R- Purtroppo c’è una guerra aperta tra genitori e docenti anche rispetto a piccole cose. Ritengo che quella dell’insegnante sia una vera missione e non soltanto una professione. Il dato è che si gioca spesso allo scarica barile tra scuola e genitori. La colpa è dei genitori, la colpa non può essere della scuola. E giocando a questo scarica barile pensiamo di risolvere il problema. Pensiamo di recuperare quello che abbiamo perso in termini di valori, contenuti, civiltà ed educazione. In realtà da un lato c’è il fallimento di una scuola che non riesce ad essere più autoritaria e autorevole come un tempo. Una scuola che non sempre ha la capacità di trasmettere che quegli insegnamenti nella vita poi potranno essere utili. Dall’altro lato c’è il fallimento della famiglia nella trasmissione degli stessi valori. Ma solo attraverso una grande alleanza tra scuola e famiglia possiamo far crescere dei giovani migliori.

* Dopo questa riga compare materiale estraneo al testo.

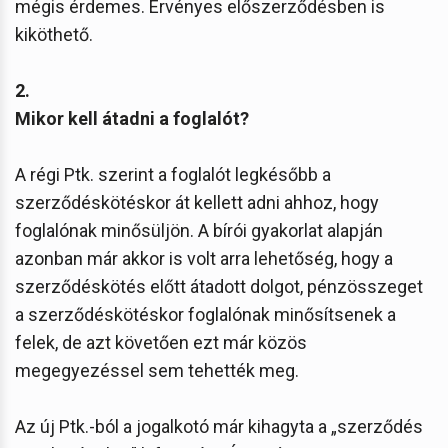
mégis érdemes. Érvényes előszerződésben is
kiköthető.
2.
Mikor kell átadni a foglalót?
A régi Ptk. szerint a foglalót legkésőbb a
szerződéskötéskor át kellett adni ahhoz, hogy
foglalónak minősüljön. A bírói gyakorlat alapján
azonban már akkor is volt arra lehetőség, hogy a
szerződéskötés előtt átadott dolgot, pénzösszeget
a szerződéskötéskor foglalónak minősítsenek a
felek, de azt követően ezt már közös
megegyezéssel sem tehették meg.
Az új Ptk.-ból a jogalkotó már kihagyta a „szerződés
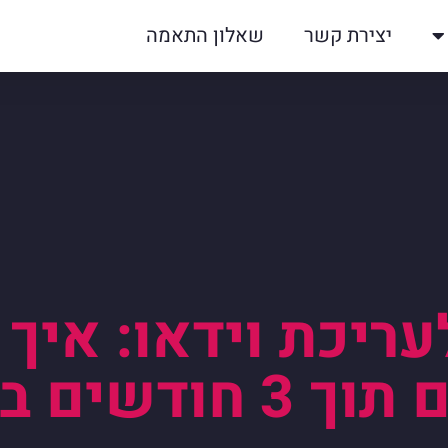
יצירת קשר
שאלון התאמה
ריכת וידאו: איך
 חודשים בלבד?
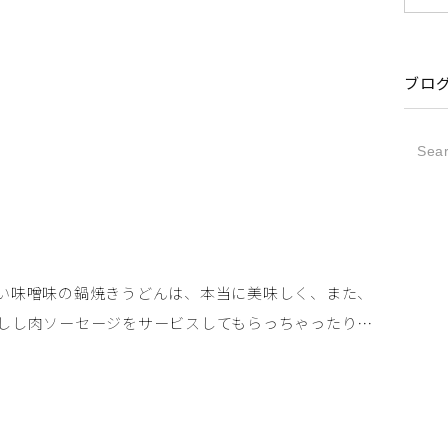
ブロ
い味噌味の鍋焼きうどんは、本当に美味しく、また、
しし肉ソーセージをサービスしてもらっちゃったり…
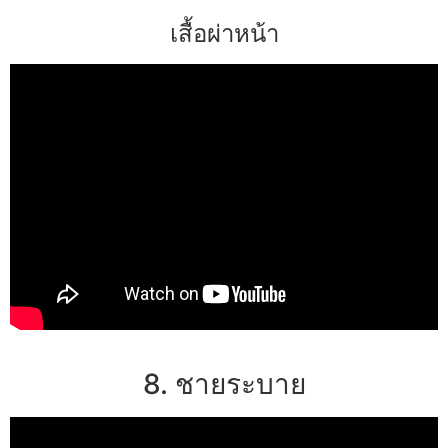
เสื้อผ่าหน้า
8. ชายระบาย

D- Lei è autore, insieme ad una collega, di “ Social Gossip. Dalla chiacchiera di cortile al pettegolezzo”. Si può dire, quindi, che anche il pettegolezzo ha subito una evoluzione nel tempo? E in che modo oggi influisce nella vita delle persone?
R – Il pettegolezzo oggi è una forma di narrazione, lo è per i giornali, la tv e la radio e, soprattutto, lo è attraverso i social network. In questo libro abbiamo trattato il gossip come formula comunicativa, approfondendo il modo in cui il giornalismo risponde alla sollecitazione del pettegolezzo, cioè come il rumor diventa gossip e cosa accade in questo passaggio. La conseguenza è che viene meno una regola fondamentale del giornalismo: non si pubblica più solo ciò che è corroborato da verità, ma basta un rumor per creare una notizia e pubblicarla. E questo succede anche perché i tempi, nel lavoro di redazione, si sono molto ridotti.
D- Come stanno cambiando, se stanno cambiando, i rapporti di amicizia e amore nella nostra società?
R – Quella in cui viviamo è una società di solitudine ed egoismo. Possiamo avere migliaia di amici premendo semplicemente dei tasti, senza troppo coinvolgimento e senza troppe conseguenze. Le amicizie e le relazioni nascono con un messaggio e si concludono con un altro messaggio. La nostra società è liquida. L’amore è liquido perché si sostituiscono le relazioni umane alle connessioni, che non richiedono l’impegno continuo della rigenerazione del rapporto ogni giorno.
D- Siamo in tempo in tempo di Quaresima, le nostre catechiste ci hanno spiegato cos’è un “fioretto”. A casa della nonna, che guardava la messa in tv, ho sentito il prete parlare di astinenza dai social. Lei pensa che presto ci sarà una nuova tendenza:“ il fioretto dalle tecnologie”?
R- Le nostre vite sono sempre più regolate da Facebook, Google, Twitter, Whatsapp e Yotube. Questo significa che siamo connessi alla rete 24 ore al giorno, 7 giorni su 7. Significa che dipendiamo ormai da un bip del cellulare anche di notte perché ogni forma di comunicazione passa attraverso i social che, facendoci divertire e tenendoci compagnia, diventano indispensabili. Ma è la tecnologia a dovere essere governata da noi e non noi dalla tecnologia. Quindi attendo con trepidazione il “fioretto dalle tecnologie” per tornare ad aprire un libro o, semplicemente, passare una serata connessi con la propria famiglia.
Si conclude così la nostra intervista al sociologo Francesco Pira, al quale rinnoviamo il nostro ringraziamento e diamo appuntamento al prossimo anno.